No, claro que no, lo más destructivo y absolutamente humano que crearon fue la imprenta, esa capacidad por multiplicar críticas hechas por cerebros observadores. Claro, esos peligrosos y morbosos cerebros.
Mientras que en la ciudad se dispersan los humanos y vidas de una forma artística sin igual, esos colores y formas, vapores de sentimientos se elevan sobre sus cabezas, expelan suaves aromas de tempestad y aun así sonríen... pero nadie lo nota, nadie nota esa pasión humana en cada uno, nadie a excepción de los cerebros observadores, esos que toman notas mentales y luego (gracias a los alemanes) se publican como gran cosa. Lástima que no todos observan bien, lastima que algunos son una parte humana muy desarrollada y no distinguen las esencias... y yo también soy humana, y posiblemente me salte algo, un espacio, un espacio de alma, una alma.... un humano....Quizás un cerebro o quizás solo sigo hablando de los instintos psíquicos y maquiavélicos de los escritores.

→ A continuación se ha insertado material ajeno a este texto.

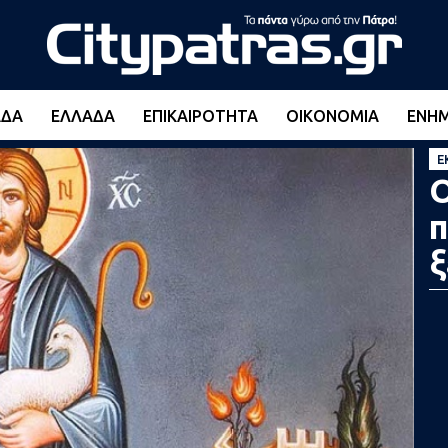
ΆΔΑ
ΕΛΛΆΔΑ
ΕΠΙΚΑΙΡΌΤΗΤΑ
ΟΙΚΟΝΟΜΊΑ
ΕΝΗ
Ε
Ο
π
ξ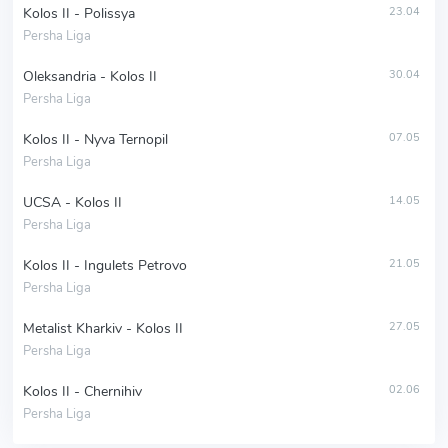
Kolos II - Polissya
23.04
Persha Liga
Oleksandria - Kolos II
30.04
Persha Liga
Kolos II - Nyva Ternopil
07.05
Persha Liga
UCSA - Kolos II
14.05
Persha Liga
Kolos II - Ingulets Petrovo
21.05
Persha Liga
Metalist Kharkiv - Kolos II
27.05
Persha Liga
Kolos II - Chernihiv
02.06
Persha Liga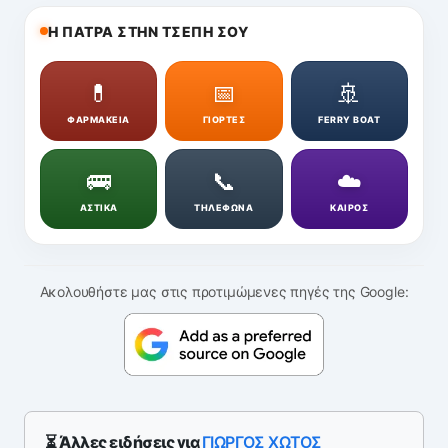
Η ΠΑΤΡΑ ΣΤΗΝ ΤΣΕΠΗ ΣΟΥ
💊
📅
🚢
ΦΑΡΜΑΚΕΙΑ
ΓΙΟΡΤΕΣ
FERRY BOAT
🚌
📞
☁️
ΑΣΤΙΚΑ
ΤΗΛΕΦΩΝΑ
ΚΑΙΡΟΣ
Ακολουθήστε μας στις προτιμώμενες πηγές της Google:
⏳ Άλλες ειδήσεις για
ΓΙΩΡΓΟΣ ΧΩΤΟΣ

Y sonríen en sus morbosos regocijos de estar en ese rincón, pasivamente observando, anotando, analizando y escupiendo esas estupideces humanas, tan humanas y encantadoras que hacen emitir un rubor calido de las brillantes miradas escritas, esas que se encuentran entre letras, entre líneas como suelen decir las canciones.
Inspiración la llaman algunos, ese cosquilleo que te pide más de su propio alimento, de su propia existencia. Ese baile que eleva suavemente las almas y mentes a un lugar desconocido por muchos, ese lugar de sonrisas y placeres infinitos, esa danza colorida o muchas veces en blanco y negro, lo importante es que esa danza que da vueltas y vueltas nuestro cuerpo en el mismo instinto de seguir escribiendo…. Ese instinto que nos hace observadores… y reírnos así,…. Dentro de una danza escondida, una danza y felicidad egoísta, una dicha única y concentrada.
eso, concentrada en nuestro propio cerebro.